Debt to LTM EBITDA is calculated as net debt to trailing twelve-month EBITDA. EBITDA is calculated as profit or loss before interest, income taxes, depletion, depreciation and amortization, adjusted for certain non-cash and extraordinary items primarily relating to unrealized gains and losses on financial instruments. Debt to LTM EBITDA is considered to be a useful measure in assisting management and investors to evaluate the Company’s financial strength.

Cash Flow

Cash flow is calculated as EBITDA less interest and financing expenses.

Oil and Gas Measures

Basis of Barrel of Oil Equivalent

Petroleum and natural gas reserves and production volumes are stated as a “barrel of oil equivalent” (boe), derived by converting natural gas to oil equivalency in the ratio of 6,000 cubic feet of gas to one barrel of oil. Readers are cautioned that boe figures may be misleading, particularly if used in isolation. A boe conversion ratio of 6,000 cubic feet of gas to one barrel of oil is based on energy equivalency, which is primarily applicable at the burner tip, and does not represent a value equivalency at the wellhead.

DCE&T

This news release contains certain other oil and gas metrics, including DCE&T (drilling, completion, equip and tie-in costs), which does not have a standardized meaning or standard method of calculation and therefore such a measure may not be comparable to similar measures used by other companies and should not be used to make comparisons. This metric has been included herein to provide readers with an additional measure to evaluate the Company's performance; however, this measure is not a reliable indicator of the future performance and future performance may not compare to the performance in previous periods and therefore such a metric should not be unduly relied upon. DCE&T includes all capital spent to drill, complete, equip and tie-in a well.

Initial Production Rates

This news release includes disclosure on initial production (IP) rates for certain wells. These initial production rates are preliminary and not determinative of the rates at which those or any other wells will commence production and thereafter decline. Initial production rates are not necessarily indicative of long-term well or reservoir performance or of ultimate recovery. Although such rates are useful in confirming the presence of hydrocarbons, they are preliminary in nature, are subject to a high degree of predictive uncertainty as a result of limited data availability, and may not be representative of stabilized on-stream production rates.
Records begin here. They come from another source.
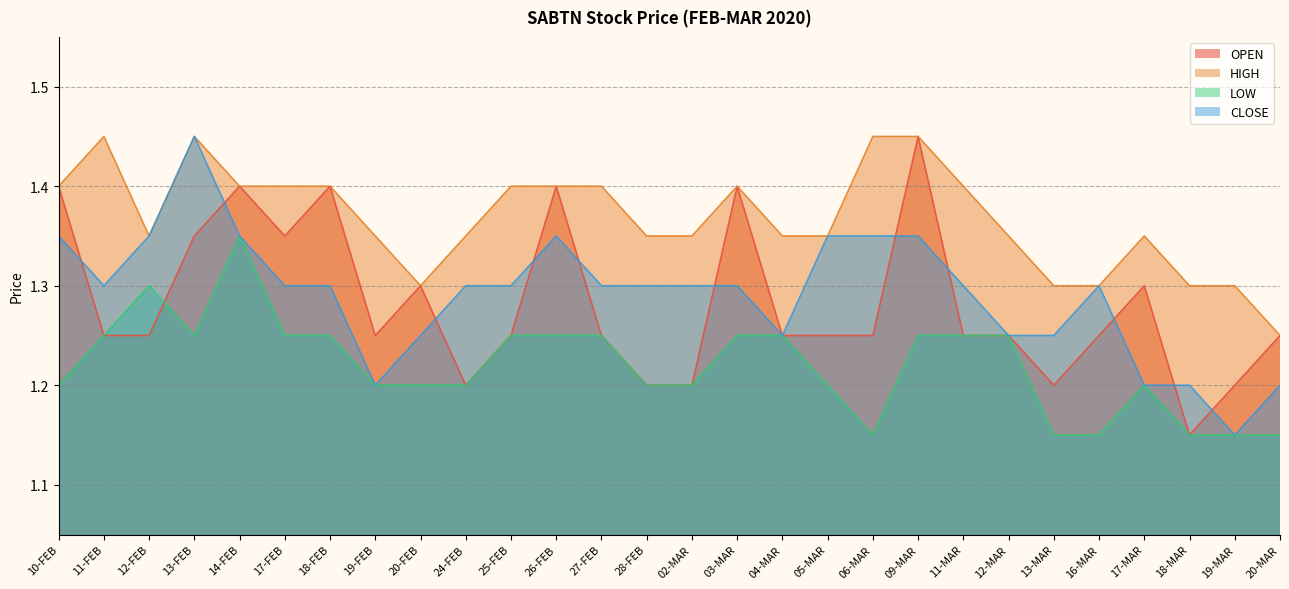

Does the chart have visible grid lines?

Yes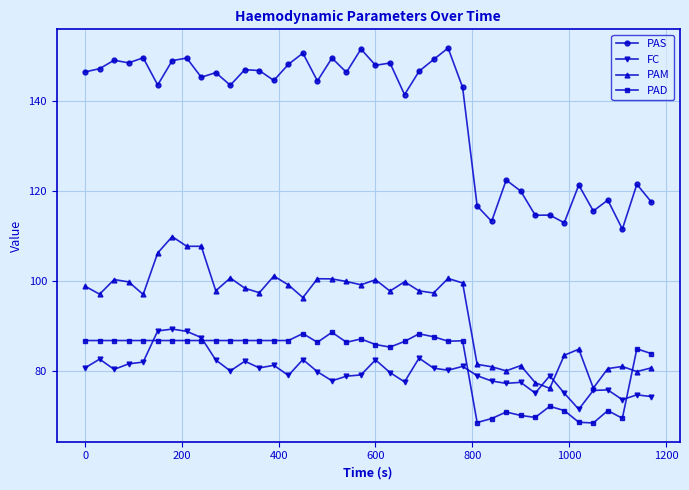

Which series has the largest total across all categories?

PAS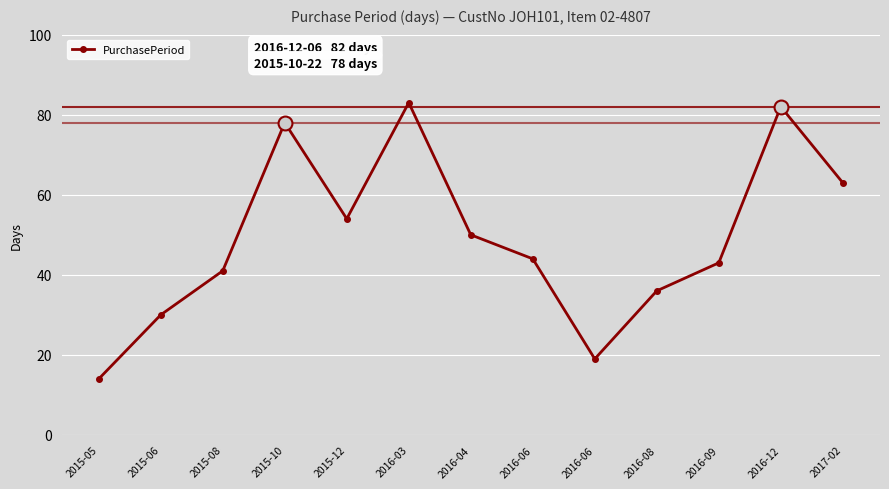

What is the difference between the values at 2015-08 and 2015-05?

27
Production over a longer period will also experience natural decline rates, which can be high in the Montney play and may not be consistent over the longer term with the decline experienced over an initial production period. Initial production may also include recovered “load” fluids used in well completion stimulation operations. Actual results will differ from those realized during an initial production period or short-term test period, and the difference may be material.